How do you know if you truly know somebody?

Imagine that you’re a fan of a celebrity, such as an athlete or a movie star. You might know facts or trivia about that person. Perhaps you could name movies or TV shows they starred in or awards they won in their sport. You might even know about their personal life, their background, and their interests. You could know all kinds of information about them, but that doesn’t necessarily equate to a relationship. 

There’s a difference between knowing about somebody and actually knowing somebody. This kind of intimacy is something we only experience in our deepest relationships. While there’s not a universal standard we can point to as the measure of whether or not we know somebody, it often connects back to our sense of someone’s beliefs, values, and priorities. We feel confident that we know our spouse, our children, our family members, and our closest friends because we’re aware of their strongest passions as well as their deepest insecurities. Not only do we know about them, but we know (and are known) by them as well.

The same could be said about our relationship with Jesus. There are many people who claim they know Jesus, but in reality, they don’t have a real relationship with Jesus. They may know something about Jesus, but they lack true connection and intimacy. By the way, Chapter Three of “Not a Fan” by Kyle Idelman is a great resource if you want to explore this concept further.

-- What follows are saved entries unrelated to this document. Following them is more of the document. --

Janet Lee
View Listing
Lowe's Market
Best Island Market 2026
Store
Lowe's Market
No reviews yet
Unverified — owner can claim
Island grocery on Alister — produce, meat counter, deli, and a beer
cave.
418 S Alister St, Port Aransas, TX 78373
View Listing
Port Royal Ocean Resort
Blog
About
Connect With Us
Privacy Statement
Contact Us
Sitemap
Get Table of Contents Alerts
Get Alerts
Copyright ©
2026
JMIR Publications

Jesus alludes to this principle as well when he reaches the final stages of the Sermon on the Mount. Listen to His words in Matthew 7:21-23 (NLT): “Not everyone who calls out to me, ‘Lord! Lord!’ will enter the Kingdom of Heaven. Only those who actually do the will of my Father in heaven will enter. On judgment day many will say to me, ‘Lord! Lord! We prophesied in your name and cast out demons in your name and performed many miracles in your name.’ But I will reply, ‘I never knew you. Get away from me, you who break God’s laws.’”

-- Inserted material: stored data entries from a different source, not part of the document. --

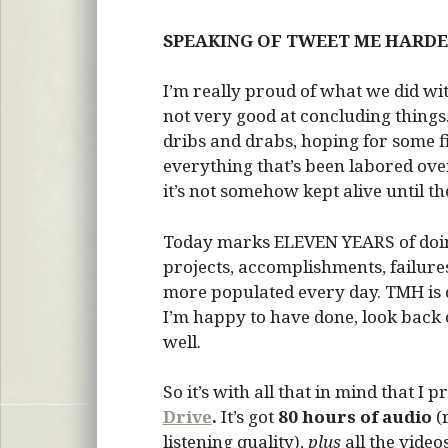
SPEAKING OF TWEET ME HARD
I’m really proud of what we did wi
not very good at concluding things.
dribs and drabs, hoping for some f
everything that’s been labored over 
it’s not somehow kept alive until the
Today marks ELEVEN YEARS of doin
projects, accomplishments, failures
more populated every day. TMH is on
I’m happy to have done, look back
well.
So it’s with all that in mind that I p
Drive
.
It’s got
80 hours of audio
(
listening quality),
plus
all the vide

At first glance, this teaching sounds harsh. How could Jesus turn away people who did so many seemingly wonderful things in God’s name? While we could appeal to God’s status as supreme ruler and creator of the world and His ability to do whatever he pleases (and we wouldn’t be wrong), I’d like to take a different approach here. 

Throughout the Sermon on the Mount, we’ve seen Jesus constantly highlight the importance of the state of our hearts. In Jesus’ eyes, what we do doesn’t matter if it’s not driven by what we believe and what we value. Furthermore, as we think back to where we started in this particular post, we recognize that Jesus cares more about His people investing in a deep and meaningful relationship with Him than about simply doing things out of an attempt to earn salvation or gain prestige and honor in God’s eyes. 

If we invest our primary focus and energy into our relationship with Jesus, righteous living will naturally follow. However, if we try to skip ahead to doing the right thing before we take time to sit at the feet of Jesus and enjoy His presence, we are missing out on what Jesus wants most for us. Don’t be the person who knows about Jesus but doesn’t truly know Jesus.